British Detroit 1760-1796
For many years, the French maintained a huge fort at Louisburg to protect the mouth of the St. Lawrence River from the British. They knew that closing the waterway to the British would make it very difficult for them to takeover settlements and trade in the west. On April 30, 1745, 100 New England ships, along with 3600 men, under the command of Colonel William Pepperell, met a British squadron, commanded by Commodore Warren, at the fort at Louisburg and began a 10-week assault against the post. In the end, the French surrendered the post (the British victory was short lived as the Treaty of Aix la Chapelle, signed in 1748, put the fort back in the hands of the French).
In order to try to circumvent any further attacks, the French developed a string of fortifications in present day Pennsylvania and Ohio to extend coverage that already existed from the Niagara River to the head of the Ohio River. The British, in response made an offer of 500,000 acres of land to any New England colonist who would build and maintain a fort in the same area. When the men arrived in the area to establish the post, they found the French were already there. The British sent a surveyor named George Washington to try to convince the French to concede some of the territory. They refused.
In 1745, both the French and the British dispatched men to found a post near present day Pittsburgh. When the two groups met, a fight broke out, and the British group, led by George Washington, killed several of the Frenchmen. Despite the apparent victory, the British knew that another group of Frenchmen were on their way to the area. Wisely, they retreated - for the time.
In 1754 the French successfully established Fort Duquesne in the area where the Monongahela and Allegheny rivers join. The same year marked the beginning of the French and Indian War. (In All Our Yesterdays, Woodford says that Washington led an attack on Fort Duquesne in 1754. Whether this is the same as the battle above which Burton attributes to 1745, or if Washington attacked the area twice, is not clear). In 1755, General Braddock led a failed British attack on the fort.

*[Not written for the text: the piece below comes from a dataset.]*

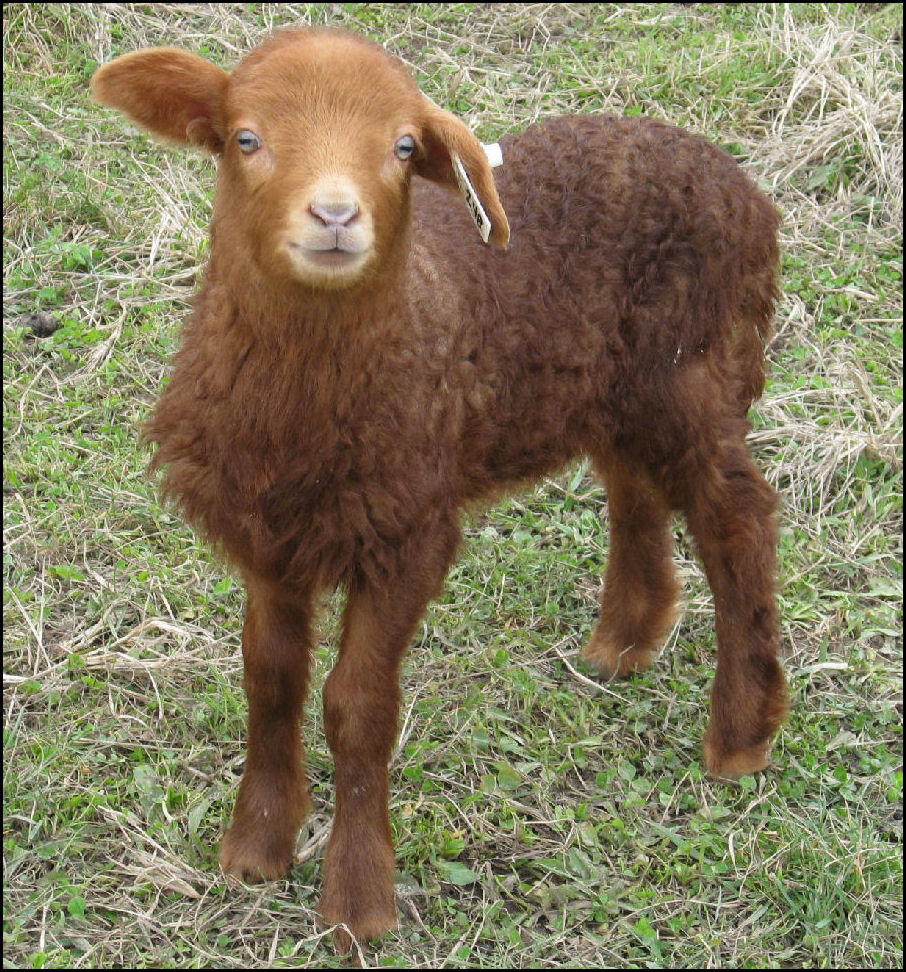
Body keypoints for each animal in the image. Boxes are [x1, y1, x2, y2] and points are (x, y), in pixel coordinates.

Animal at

In June of 1758, General Jeffrey Amherst led the British in another attack on Louisburg. The move was successful and Louisburg fell to the British once again. On October 28 (or November 23) of the same year, the British again attacked Fort Duquesne. the French retreated, destroying the fort on the way out. The British immediately began construction of Fort Pitt in Fort Duquesne's place.
Fort Niagara was taken by the British in July of 1759, forcing the French to abandon all of their posts east of Detroit.
At this time, the significance of the post at Detroit grew dramatically. Detroit was, in a sense, the last chance the French had to hold on to at least part of New France. To try to insure the survival of Fort Ponchartrain, the size of the fort was increased and some much needed repairs were completed. To reinforce the soldiers at the fort, the Canadian Governor offered free land, tools and livestock to anyone who would settle in Detroit.
Despite these measures, the odds were heavily against the French. Most of the settlers who accepted the governor's offer used or sold their "incentives" and returned to Quebec where life was more secure and stable. The Iroquois and some Wyandotts allied themselves with the British and immediately began random, individual attacks on settlers and soldiers.
Incidentally, Detroit's fate did not depend on the garrison and its ability to defend the fort. Rather, Detroit's fate was decided on September 8, 1760, when General Amherst captured Montreal and the Articles of Capitulation stipulated that all remaining French holdings, including Detroit, were to be part of the spoils. With Quebec having been taken by British forces on September 13, 1759, there was little point to trying to defend Detroit.